Tricia Lee Kelshall singles chronology
|  | "Mindcircus" (2002) | "Sensify Me" (2012) |

= Mindcircus =

"Mindcircus" is a song by English electronic music duo Way Out West featuring singer Tricia Lee Kelshall. It was released on 17 April 2002 through Distinct'ive Records, as the third single from Way Out West's second studio album Intensify. The song peaked at #39 in the UK Singles Chart in 2002, and reached number 1 in the UK Dance Chart. The popularity of the song was extended by a remix from Gabriel & Dresden, which featured on Tiësto's In Search of Sunrise 3: Panama.

==Background==
Following "Intensify", "Mindcircus" was released as the third single from Intensify. In 2002, Black Hole released Mindcircus (Remixes) which reached #6 on Billboards US Dance Club Songs chart. A music video for the song was also filmed.

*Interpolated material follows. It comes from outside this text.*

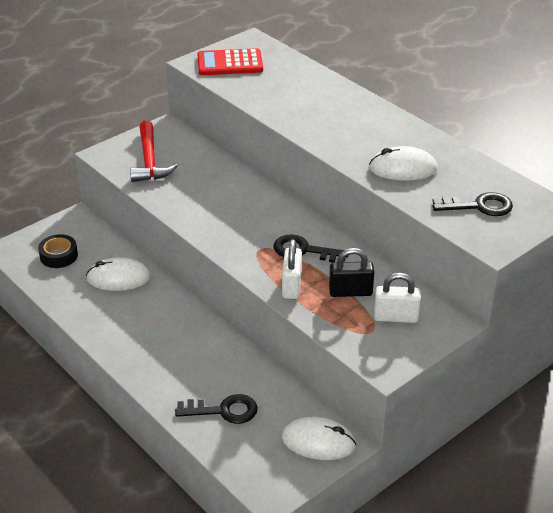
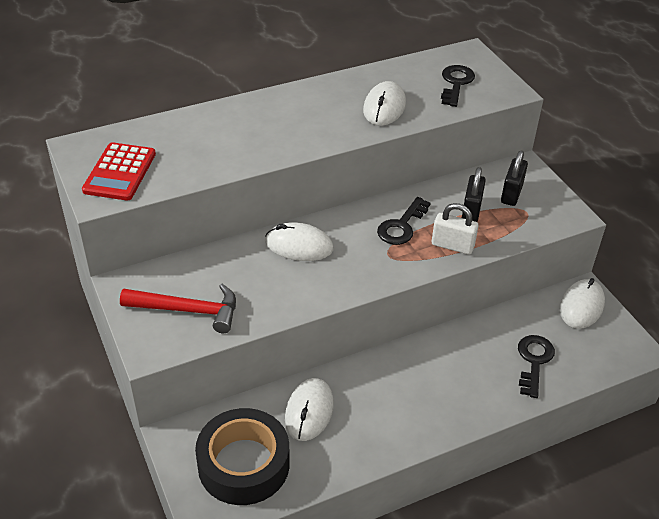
camera: 75 degrees left, 5 degrees up
black tape [38,234,78,268] -> black tape [195,408,290,505], size x1.93
white padlock [374,273,421,323] -> black padlock [501,150,528,206]
none -> white mouse [265,222,333,261]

BBC Music's 2002 review of Intensify described the song positively, praising Trisha Lee Kelshall's vocal performance. Christian Hopwood wrote "Trisha Lee Kelshall provides a firm tie to their house moorings as her vocals chisel a melancholy edge to the lush arrangements of "Mindcircus"".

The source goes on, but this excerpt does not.